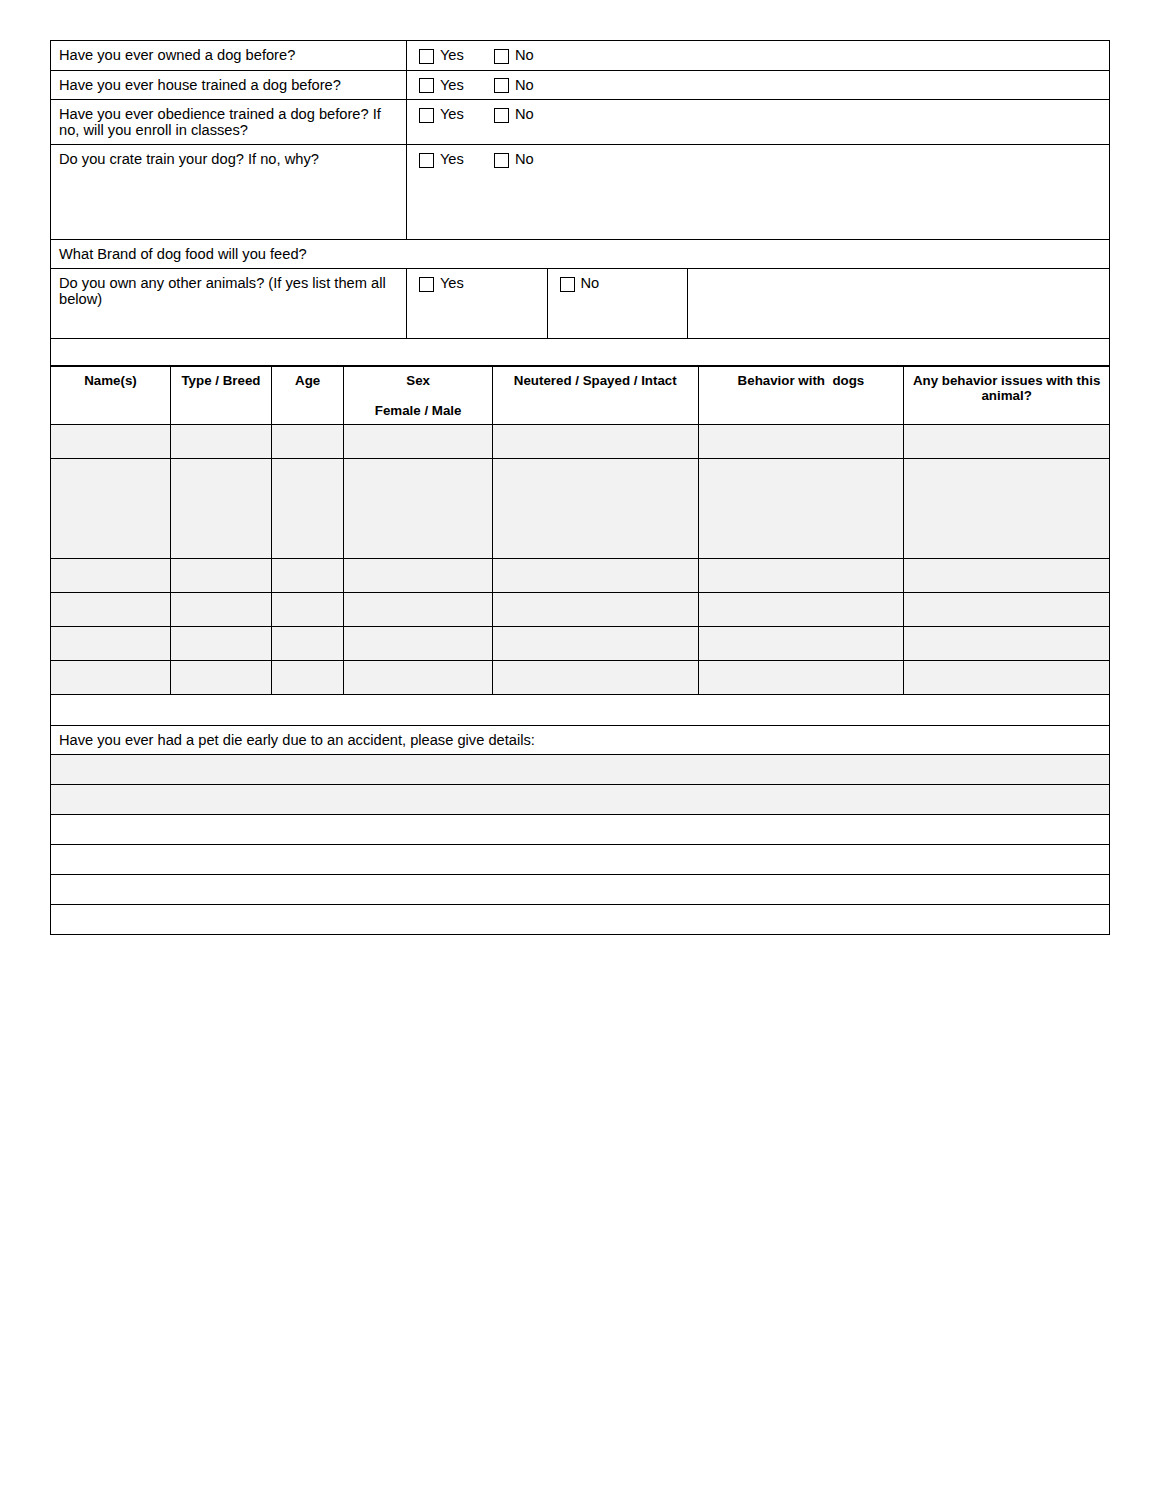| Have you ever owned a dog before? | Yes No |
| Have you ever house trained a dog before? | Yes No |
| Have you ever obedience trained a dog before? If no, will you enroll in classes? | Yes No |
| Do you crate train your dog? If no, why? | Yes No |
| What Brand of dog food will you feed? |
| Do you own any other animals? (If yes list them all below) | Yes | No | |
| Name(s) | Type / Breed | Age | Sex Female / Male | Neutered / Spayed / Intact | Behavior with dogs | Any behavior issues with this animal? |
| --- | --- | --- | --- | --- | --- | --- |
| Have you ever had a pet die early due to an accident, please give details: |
* * * * * * *
- [WHAT TO PRODUCE] Please give the data again in full, exactly as written, but without any images.

- [SOLUTION FOR THIS PROBLEM]
| Have you ever owned a dog before? | Yes No |
| Have you ever house trained a dog before? | Yes No |
| Have you ever obedience trained a dog before? If no, will you enroll in classes? | Yes No |
| Do you crate train your dog? If no, why? | Yes No |
| What Brand of dog food will you feed? |
| Do you own any other animals? (If yes list them all below) | Yes | No | |
| Name(s) | Type / Breed | Age | Sex Female / Male | Neutered / Spayed / Intact | Behavior with dogs | Any behavior issues with this animal? |
| --- | --- | --- | --- | --- | --- | --- |
| Have you ever had a pet die early due to an accident, please give details: |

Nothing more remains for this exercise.